To show a summary of cluster resources on a per partition basis:
[user@gl-login1 ~]$ sinfo PARTITION AVAIL TIMELIMIT NODES STATE NODELIST standard up 14-00:00:00 24 idle gl31[60-83] gpu up 14-00:00:00 2 idle gl10[18-19] largemem up 14-00:00:00 3 idle gl000[0-3]
[user@gl-login1 ~]$ sstate ——————————————————————————————————————— Node AllocCPU TotalCPU PercentUsedCPU CPULoad AllocMem TotalMem PercentUsedMem NodeState ——————————————————————————————————————— gl3160 0 36 0.00 0.03 0 192000 0.00 IDLE gl3160 0 36 0.00 0.04 0 192000 0.00 IDLE ...
In this example the user “user” has access to submit workloads to the accounts support and hpcstaff on the Great Lakes cluster.

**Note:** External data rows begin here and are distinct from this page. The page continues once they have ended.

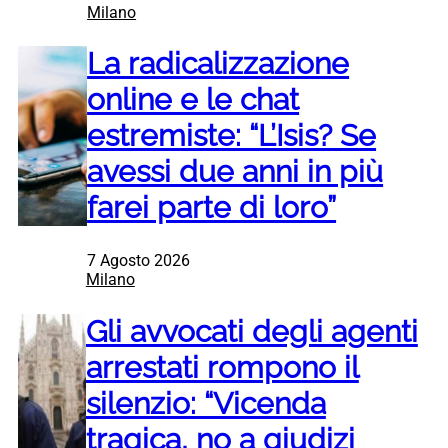
Milano
La radicalizzazione
online e le chat
estremiste: “L’Isis? Se
avessi due anni in più
farei parte di loro”
7 Agosto 2026
Milano
Gli avvocati degli agenti
arrestati rompono il
silenzio: “Vicenda
tragica, no a giudizi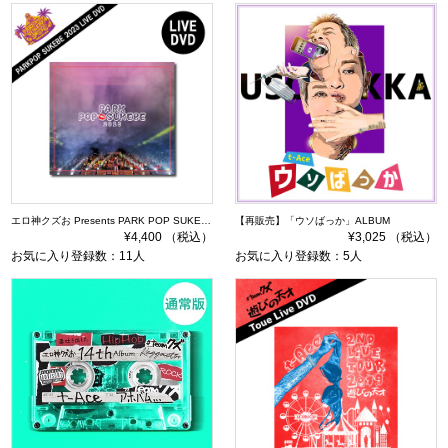
エロ神クズお Presents PARK POP SUKEBE 2023 ～今夜もダレかと～ DVD
【再販売】「ウソばっか」ALBUM
¥4,400 （税込）
¥3,025 （税込）
お気に入り登録数：11人
お気に入り登録数：5人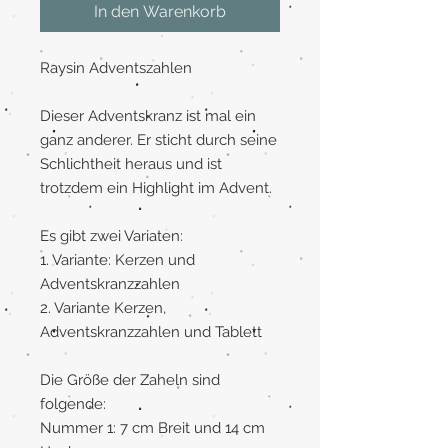
In den Warenkorb
Raysin Adventszahlen
Dieser Adventskranz ist mal ein
ganz anderer. Er sticht durch seine
Schlichtheit heraus und ist
trotzdem ein Highlight im Advent.
Es gibt zwei Variaten:
1. Variante: Kerzen und
Adventskranzzahlen
2. Variante Kerzen,
Adventskranzzahlen und Tablett
Die Größe der Zaheln sind
folgende:
Nummer 1: 7 cm Breit und 14 cm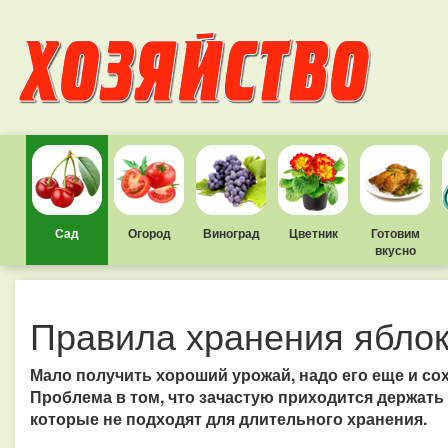
Сад
Огород
Виноград
Цветник
Готовим
вкусно
Правила хранения яблок
Мало получить хороший урожай, надо его еще и сох
Проблема в том, что зачастую приходится держать
которые не подходят для длительного хранения.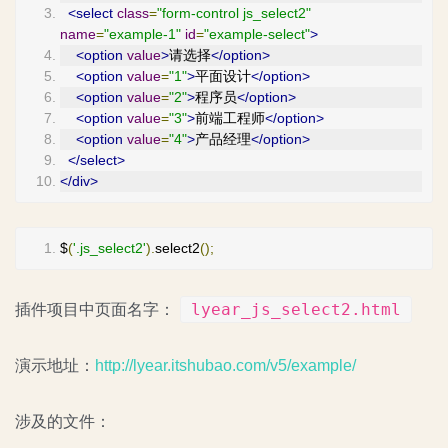
<select
class
=
"form-control js_select2"
name
=
"example-1"
id
=
"example-select"
>
<option
value
>
请选择
</option>
<option
value
=
"1"
>
平面设计
</option>
<option
value
=
"2"
>
程序员
</option>
<option
value
=
"3"
>
前端工程师
</option>
<option
value
=
"4"
>
产品经理
</option>
</select>
</div>
$
(
'.js_select2'
).
select2
();
lyear_js_select2.html
插件项目中页面名字：
演示地址：
http://lyear.itshubao.com/v5/example/
涉及的文件：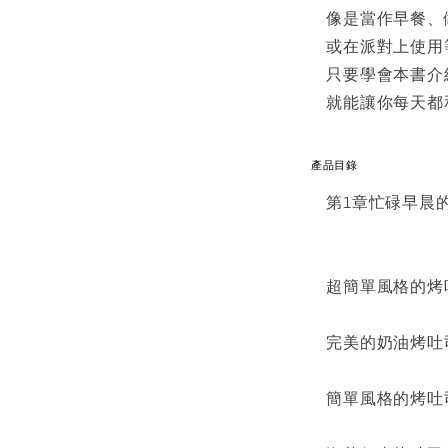
像是當作早餐、
或在派對上使用
只要學會本書介
就能讓你每天都
產品目錄
第1章忙碌早晨
超簡單風格的烤
完美的奶油烤吐
簡單風格的烤吐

To show associations for the current user:
[user@gl-login1 ~]$ sacctmgr show assoc user=$USER Cluster Account User Partition ... ——————————————————————————————————————— greatlakes support user 1 greatlakes hpcstaff user 1
Job Statistics and Accounting
The sreport command provides aggregated usage reports by user and account over a specified period. Examples:
By user: sreport -T billing cluster AccountUtilizationByUser Start=2017-01-01 End=2017-12-31
By account: sreport -T billing cluster UserUtilizationByAccount Start=2017-01-01 End=2017-12-31
For all of the sreport options see the sreport man page.

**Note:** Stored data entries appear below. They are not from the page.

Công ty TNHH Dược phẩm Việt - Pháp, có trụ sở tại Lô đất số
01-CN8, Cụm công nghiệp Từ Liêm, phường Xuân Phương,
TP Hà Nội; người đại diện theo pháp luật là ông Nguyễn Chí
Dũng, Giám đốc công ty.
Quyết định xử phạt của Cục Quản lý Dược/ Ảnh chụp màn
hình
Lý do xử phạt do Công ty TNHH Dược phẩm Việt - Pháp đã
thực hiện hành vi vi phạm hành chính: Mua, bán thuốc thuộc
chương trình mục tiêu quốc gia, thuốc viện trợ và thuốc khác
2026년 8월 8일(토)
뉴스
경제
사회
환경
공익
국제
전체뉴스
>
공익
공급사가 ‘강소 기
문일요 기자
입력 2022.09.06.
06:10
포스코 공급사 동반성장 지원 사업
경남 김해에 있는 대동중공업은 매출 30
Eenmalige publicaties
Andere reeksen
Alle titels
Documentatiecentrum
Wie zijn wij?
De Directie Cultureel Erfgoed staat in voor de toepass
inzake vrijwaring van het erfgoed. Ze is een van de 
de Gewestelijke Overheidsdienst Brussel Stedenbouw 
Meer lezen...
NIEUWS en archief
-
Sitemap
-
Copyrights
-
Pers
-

Time Remaining in an Application
If a running application overruns its wall clock limit, all its work could be lost. To prevent such an outcome, applications have two means for discovering the time remaining in the application.
The first means is to use the sbatch --signal=<sig_num>[@<sig_time>] option to request a signal (like USR1 or USR2) at sig_time number of seconds before the allocation expires. The application must register a signal handler for the requested signal in order to to receive it. The handler takes the necessary steps to write a checkpoint file and terminate gracefully.
The second means is for the application to issue a library call to retrieve its remaining time periodically. When the library call returns a remaining time below a certain threshold, the application can take the necessary steps to write a checkpoint file and terminate gracefully.
Slurm offers the slurm_get_rem_time() library call that returns the time remaining. On some systems, the yogrt library (man yogrt) is also available to provide the time remaining.